WHAT TO WORK ON:
1. In the forum thread on Twitter's censorship, what point does Lefty375 propose as the line for banning an Alt-Right figure's account?
2. From the forum thread on Twitter's censorship, extract everything from "## nobodythank you" down to "or conservative interpretation.".

PASSAGE:
..............................
# Twitter's Misbegotten Censorship



## Ooh-Rah (Nov 16, 2016)

I really liked the message of this article - 

_The right way to deal with social media’s neo-Nazis is not by taking away their platforms, but by taking away their audiences._

Why Twitter's Censorship Will Only Empower the Alt-Right


----------



## Lefty375 (Nov 16, 2016)

Thanks for posting this article.

This issue is conflicting, and I'm unsure what to think, so maybe someone will reply with a comment to sway me. 

It _seems_ to me that the same people who don't want WN/Alt-Right figures banned would want ISIS accounts banned (this may be untrue). Should we permit ISIS or other extremist groups to recruit on these platforms and instead just focus on providing education to "take away their audience"? If an Alt-Right figure is calling for violence, then that could be the line drawn on where to ban an account, which seems reasonable to me. If it's just "we hate X group," that seems different. The movement (looking at some alt-right places on Reddit) appears to gain a lot of power from being anti-MSM...so it does seem logical that when Twitter bans them, they get stronger.

I subscribe to places like stormfront to remind myself of what real hate is. I think it's healthy to know your enemy, unlike a lot of more sensitive college liberal friends. Any actual WN/Alt-Right person should be aware they have plenty of platforms to organize and communicate. Especially if I as a regular black dude can find them...


----------



## nobodythank you (Nov 16, 2016)

What exactly defines Alt-Right? To the left, it means a bunch of racists and anyone who disagrees with standard conservative or liberal ideology. For the right, it is a bunch of non standard conservatives that don't want to accept the standard conservative dogma. For those who want to distance themselves from the standard lunacy of the left or right, it is a place for more unconventional wisdom. The definitions are too broad and too hazy. You have to be careful with broad stroke brushes that speak to a completely liberal or conservative interpretation.

For example, most white/black supremacists are white/black, but not all whites/blacks are white/black supremacists (done that way to cover the most ground in the easiest way necessary). Just like not all alt-right are hate screamers.
..............................
(Saved data entries)
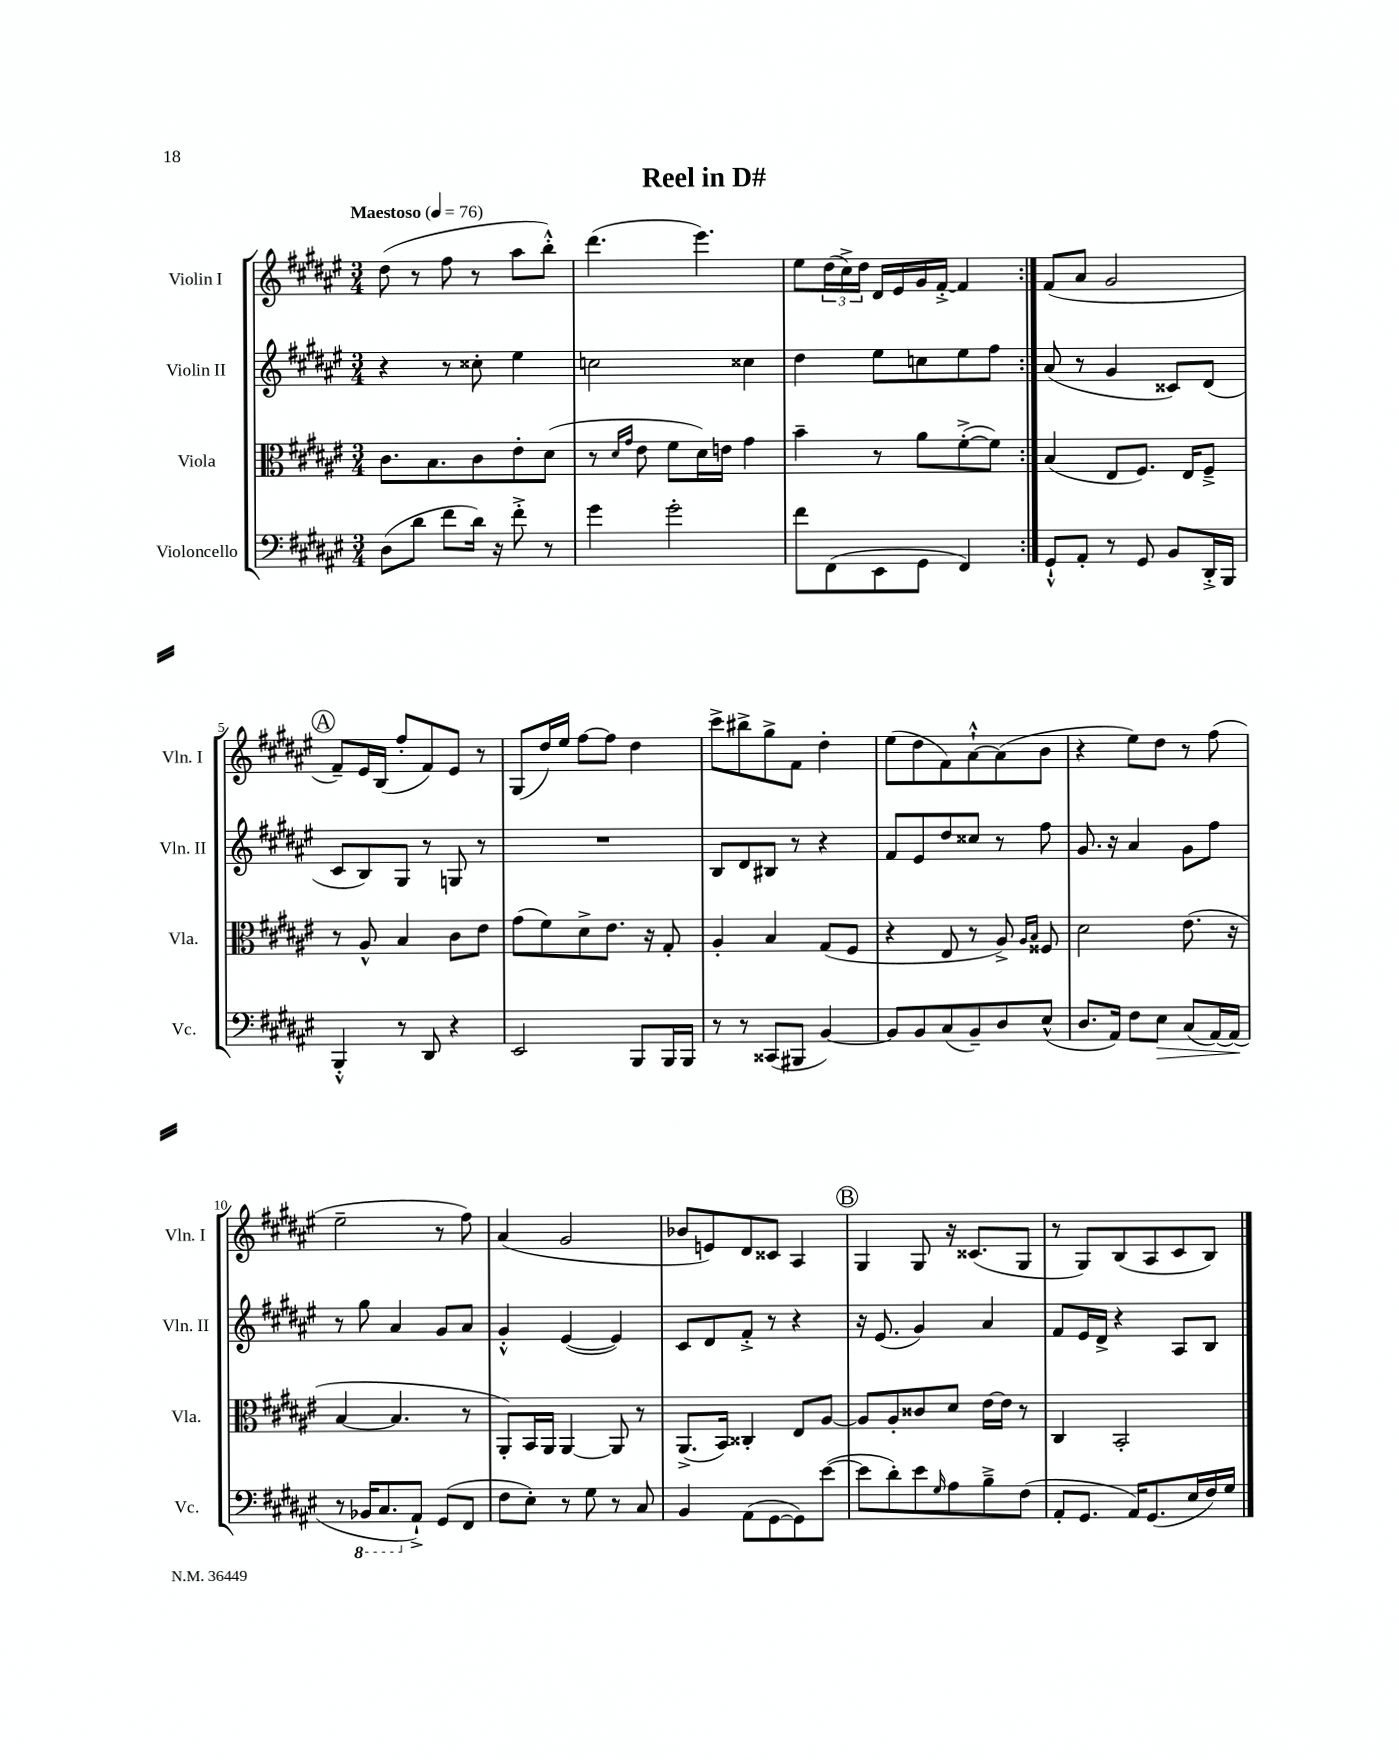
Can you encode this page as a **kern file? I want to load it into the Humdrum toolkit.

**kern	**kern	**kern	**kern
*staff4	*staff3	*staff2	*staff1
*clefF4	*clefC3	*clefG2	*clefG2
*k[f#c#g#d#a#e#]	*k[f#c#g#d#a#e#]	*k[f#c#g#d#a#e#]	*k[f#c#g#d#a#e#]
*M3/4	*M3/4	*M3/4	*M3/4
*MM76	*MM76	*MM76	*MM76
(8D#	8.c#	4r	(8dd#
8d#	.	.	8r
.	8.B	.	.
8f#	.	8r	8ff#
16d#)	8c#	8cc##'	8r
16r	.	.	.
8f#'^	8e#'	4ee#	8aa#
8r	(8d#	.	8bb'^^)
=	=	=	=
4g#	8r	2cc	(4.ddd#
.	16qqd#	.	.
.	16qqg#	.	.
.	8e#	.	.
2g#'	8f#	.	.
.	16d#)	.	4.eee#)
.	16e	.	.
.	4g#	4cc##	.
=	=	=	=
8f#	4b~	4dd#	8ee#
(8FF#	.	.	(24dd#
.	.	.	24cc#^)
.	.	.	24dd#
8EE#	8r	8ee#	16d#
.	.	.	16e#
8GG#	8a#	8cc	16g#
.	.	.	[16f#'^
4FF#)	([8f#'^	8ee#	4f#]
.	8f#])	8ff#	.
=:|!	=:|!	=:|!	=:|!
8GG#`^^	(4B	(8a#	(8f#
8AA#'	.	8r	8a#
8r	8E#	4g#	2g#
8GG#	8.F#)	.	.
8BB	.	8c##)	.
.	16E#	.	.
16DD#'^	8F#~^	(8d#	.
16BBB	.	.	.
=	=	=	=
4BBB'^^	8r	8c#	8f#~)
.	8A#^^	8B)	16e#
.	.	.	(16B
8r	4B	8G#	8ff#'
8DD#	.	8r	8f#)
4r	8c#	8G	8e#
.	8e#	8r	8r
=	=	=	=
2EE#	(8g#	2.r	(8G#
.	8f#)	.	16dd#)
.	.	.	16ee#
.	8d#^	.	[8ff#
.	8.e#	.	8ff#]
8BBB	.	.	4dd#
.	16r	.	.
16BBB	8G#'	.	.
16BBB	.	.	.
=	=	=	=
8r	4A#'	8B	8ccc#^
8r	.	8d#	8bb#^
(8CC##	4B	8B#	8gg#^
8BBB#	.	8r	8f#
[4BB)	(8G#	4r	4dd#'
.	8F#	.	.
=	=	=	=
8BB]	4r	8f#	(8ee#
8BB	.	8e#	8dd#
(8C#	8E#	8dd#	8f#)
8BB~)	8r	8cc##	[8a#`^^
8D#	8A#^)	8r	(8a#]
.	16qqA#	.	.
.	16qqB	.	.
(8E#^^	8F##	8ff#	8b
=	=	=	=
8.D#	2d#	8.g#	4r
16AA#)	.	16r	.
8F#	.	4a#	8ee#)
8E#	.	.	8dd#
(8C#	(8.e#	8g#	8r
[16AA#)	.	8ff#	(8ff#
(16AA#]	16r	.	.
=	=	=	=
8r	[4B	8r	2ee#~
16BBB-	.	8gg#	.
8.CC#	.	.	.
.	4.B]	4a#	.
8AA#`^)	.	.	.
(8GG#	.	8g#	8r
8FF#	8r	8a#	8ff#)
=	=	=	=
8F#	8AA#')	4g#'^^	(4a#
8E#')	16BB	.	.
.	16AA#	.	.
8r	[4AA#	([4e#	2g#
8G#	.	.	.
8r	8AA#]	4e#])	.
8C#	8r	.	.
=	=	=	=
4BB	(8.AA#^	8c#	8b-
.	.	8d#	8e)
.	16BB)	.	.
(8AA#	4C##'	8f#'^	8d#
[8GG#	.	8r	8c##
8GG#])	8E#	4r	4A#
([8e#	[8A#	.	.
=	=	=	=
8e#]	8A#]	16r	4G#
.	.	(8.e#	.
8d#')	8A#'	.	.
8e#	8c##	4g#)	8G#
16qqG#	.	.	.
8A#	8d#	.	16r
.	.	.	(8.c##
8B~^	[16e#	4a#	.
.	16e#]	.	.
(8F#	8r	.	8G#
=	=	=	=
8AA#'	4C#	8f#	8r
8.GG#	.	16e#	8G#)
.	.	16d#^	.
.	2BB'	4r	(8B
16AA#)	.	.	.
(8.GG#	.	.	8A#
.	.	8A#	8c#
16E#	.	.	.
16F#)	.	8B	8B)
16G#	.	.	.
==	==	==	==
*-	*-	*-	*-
..............................
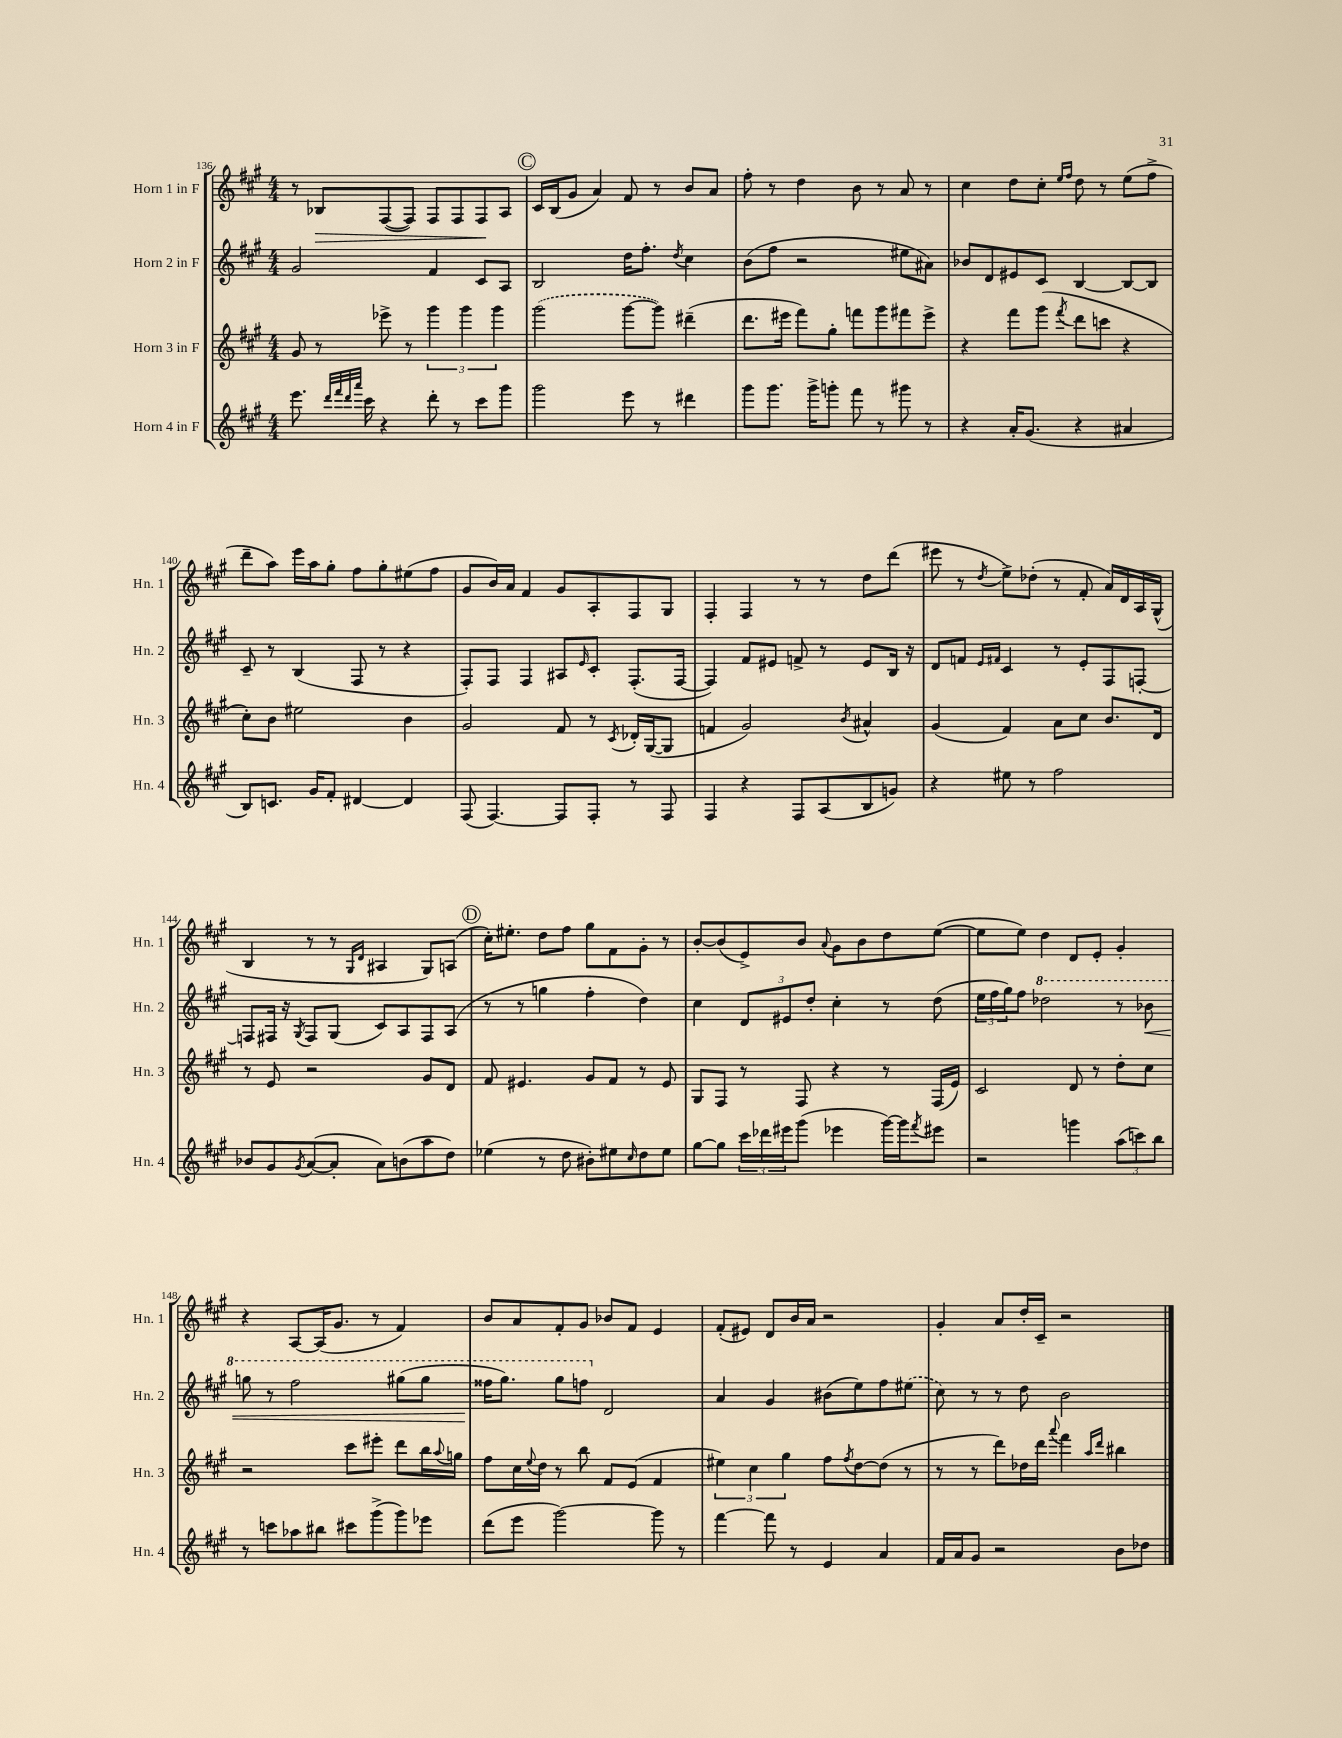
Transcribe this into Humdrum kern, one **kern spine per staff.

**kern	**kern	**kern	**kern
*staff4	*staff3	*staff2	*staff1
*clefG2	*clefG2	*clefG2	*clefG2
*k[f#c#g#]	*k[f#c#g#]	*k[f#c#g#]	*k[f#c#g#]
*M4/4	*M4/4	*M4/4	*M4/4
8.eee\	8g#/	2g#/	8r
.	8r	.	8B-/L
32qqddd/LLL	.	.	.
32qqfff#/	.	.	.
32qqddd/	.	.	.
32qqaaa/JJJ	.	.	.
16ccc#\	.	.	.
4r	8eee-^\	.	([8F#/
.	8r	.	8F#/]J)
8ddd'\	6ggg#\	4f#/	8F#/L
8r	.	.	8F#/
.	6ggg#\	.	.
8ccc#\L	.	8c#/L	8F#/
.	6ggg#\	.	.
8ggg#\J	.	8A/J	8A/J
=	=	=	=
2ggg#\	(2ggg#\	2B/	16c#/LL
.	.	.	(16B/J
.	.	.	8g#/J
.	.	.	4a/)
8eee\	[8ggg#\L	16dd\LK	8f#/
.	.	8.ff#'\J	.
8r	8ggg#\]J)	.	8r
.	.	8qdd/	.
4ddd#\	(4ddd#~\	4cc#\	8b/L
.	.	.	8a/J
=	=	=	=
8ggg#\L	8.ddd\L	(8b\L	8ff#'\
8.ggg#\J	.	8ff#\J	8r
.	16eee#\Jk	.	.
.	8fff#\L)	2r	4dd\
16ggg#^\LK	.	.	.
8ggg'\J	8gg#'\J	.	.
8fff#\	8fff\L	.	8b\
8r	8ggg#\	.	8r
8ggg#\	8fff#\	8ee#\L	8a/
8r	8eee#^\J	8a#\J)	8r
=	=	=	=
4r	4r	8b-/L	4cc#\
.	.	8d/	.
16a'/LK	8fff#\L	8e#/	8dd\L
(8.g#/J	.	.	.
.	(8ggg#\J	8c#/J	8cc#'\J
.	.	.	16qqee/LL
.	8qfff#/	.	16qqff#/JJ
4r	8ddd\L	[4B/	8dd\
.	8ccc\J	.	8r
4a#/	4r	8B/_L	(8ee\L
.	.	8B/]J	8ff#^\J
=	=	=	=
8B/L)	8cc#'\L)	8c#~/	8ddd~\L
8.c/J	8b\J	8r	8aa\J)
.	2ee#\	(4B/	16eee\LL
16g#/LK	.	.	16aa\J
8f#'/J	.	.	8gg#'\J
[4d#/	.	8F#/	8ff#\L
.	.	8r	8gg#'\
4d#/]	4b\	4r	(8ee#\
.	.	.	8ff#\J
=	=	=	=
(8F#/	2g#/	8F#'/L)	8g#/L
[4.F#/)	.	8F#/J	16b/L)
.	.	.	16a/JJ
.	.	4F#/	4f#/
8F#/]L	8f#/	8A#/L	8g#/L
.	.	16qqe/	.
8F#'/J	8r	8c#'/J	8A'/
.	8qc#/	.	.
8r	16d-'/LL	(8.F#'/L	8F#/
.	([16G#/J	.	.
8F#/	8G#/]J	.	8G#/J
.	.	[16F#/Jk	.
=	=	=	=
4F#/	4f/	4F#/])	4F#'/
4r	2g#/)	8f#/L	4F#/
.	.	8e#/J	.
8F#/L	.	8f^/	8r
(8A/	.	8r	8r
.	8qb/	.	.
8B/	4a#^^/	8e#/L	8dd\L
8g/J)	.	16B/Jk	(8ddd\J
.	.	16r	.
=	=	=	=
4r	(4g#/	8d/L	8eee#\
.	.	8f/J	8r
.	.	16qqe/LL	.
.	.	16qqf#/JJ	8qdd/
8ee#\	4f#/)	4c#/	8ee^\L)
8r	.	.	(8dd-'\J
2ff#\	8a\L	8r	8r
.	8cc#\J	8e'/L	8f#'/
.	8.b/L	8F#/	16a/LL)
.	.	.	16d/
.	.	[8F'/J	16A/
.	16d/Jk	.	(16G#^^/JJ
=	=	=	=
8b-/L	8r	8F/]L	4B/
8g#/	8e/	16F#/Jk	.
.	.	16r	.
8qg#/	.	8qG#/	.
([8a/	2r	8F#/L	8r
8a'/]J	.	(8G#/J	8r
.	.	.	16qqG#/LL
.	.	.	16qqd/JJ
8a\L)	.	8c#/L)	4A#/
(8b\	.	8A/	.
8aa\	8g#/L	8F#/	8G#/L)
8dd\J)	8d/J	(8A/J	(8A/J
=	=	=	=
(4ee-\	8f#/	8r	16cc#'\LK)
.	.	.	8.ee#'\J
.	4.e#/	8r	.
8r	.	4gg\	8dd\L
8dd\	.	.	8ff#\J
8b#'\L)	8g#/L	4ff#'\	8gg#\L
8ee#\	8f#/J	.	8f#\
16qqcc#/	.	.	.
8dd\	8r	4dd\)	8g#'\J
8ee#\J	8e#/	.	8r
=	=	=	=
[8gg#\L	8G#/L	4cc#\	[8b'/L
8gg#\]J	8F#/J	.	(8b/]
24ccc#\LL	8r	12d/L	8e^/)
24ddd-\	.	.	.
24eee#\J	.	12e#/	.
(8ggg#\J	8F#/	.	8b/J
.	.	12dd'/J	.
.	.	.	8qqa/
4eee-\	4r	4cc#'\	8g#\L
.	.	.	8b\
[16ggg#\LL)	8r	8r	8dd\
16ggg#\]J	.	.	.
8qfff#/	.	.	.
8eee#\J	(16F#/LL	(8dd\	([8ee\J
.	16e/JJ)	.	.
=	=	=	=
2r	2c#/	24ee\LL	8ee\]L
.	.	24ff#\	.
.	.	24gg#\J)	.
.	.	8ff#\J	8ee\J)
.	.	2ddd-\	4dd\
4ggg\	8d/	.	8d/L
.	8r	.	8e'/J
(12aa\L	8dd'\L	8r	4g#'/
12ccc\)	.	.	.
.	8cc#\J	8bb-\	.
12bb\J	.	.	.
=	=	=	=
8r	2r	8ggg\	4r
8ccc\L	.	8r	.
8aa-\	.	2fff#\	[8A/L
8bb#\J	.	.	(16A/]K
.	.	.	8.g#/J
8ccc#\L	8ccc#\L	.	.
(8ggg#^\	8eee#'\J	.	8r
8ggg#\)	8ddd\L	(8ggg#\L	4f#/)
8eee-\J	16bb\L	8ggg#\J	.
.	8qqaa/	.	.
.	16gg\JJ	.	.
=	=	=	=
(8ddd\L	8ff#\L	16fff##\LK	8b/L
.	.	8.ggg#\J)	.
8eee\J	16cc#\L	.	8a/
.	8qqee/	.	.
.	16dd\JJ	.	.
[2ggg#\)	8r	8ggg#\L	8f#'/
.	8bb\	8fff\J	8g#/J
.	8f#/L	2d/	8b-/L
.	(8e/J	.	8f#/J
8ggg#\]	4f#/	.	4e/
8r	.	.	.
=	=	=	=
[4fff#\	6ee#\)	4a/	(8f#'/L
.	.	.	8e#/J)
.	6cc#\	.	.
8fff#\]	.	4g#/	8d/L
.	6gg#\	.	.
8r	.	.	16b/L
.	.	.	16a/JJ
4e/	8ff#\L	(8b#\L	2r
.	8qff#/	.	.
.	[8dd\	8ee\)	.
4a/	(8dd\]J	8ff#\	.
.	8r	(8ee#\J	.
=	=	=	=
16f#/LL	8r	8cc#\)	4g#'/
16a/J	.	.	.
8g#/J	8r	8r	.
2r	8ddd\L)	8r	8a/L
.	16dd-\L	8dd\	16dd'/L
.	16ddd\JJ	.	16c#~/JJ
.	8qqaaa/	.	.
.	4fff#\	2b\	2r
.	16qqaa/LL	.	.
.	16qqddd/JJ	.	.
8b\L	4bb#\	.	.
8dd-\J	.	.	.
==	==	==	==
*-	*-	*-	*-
..............................
TASK-BY-TASK OUTPUTS:
1. Lefty375 proposes banning the account if an Alt-Right figure is calling for violence.

2.
## nobodythank you (Nov 16, 2016)

What exactly defines Alt-Right? To the left, it means a bunch of racists and anyone who disagrees with standard conservative or liberal ideology. For the right, it is a bunch of non standard conservatives that don't want to accept the standard conservative dogma. For those who want to distance themselves from the standard lunacy of the left or right, it is a place for more unconventional wisdom. The definitions are too broad and too hazy. You have to be careful with broad stroke brushes that speak to a completely liberal or conservative interpretation.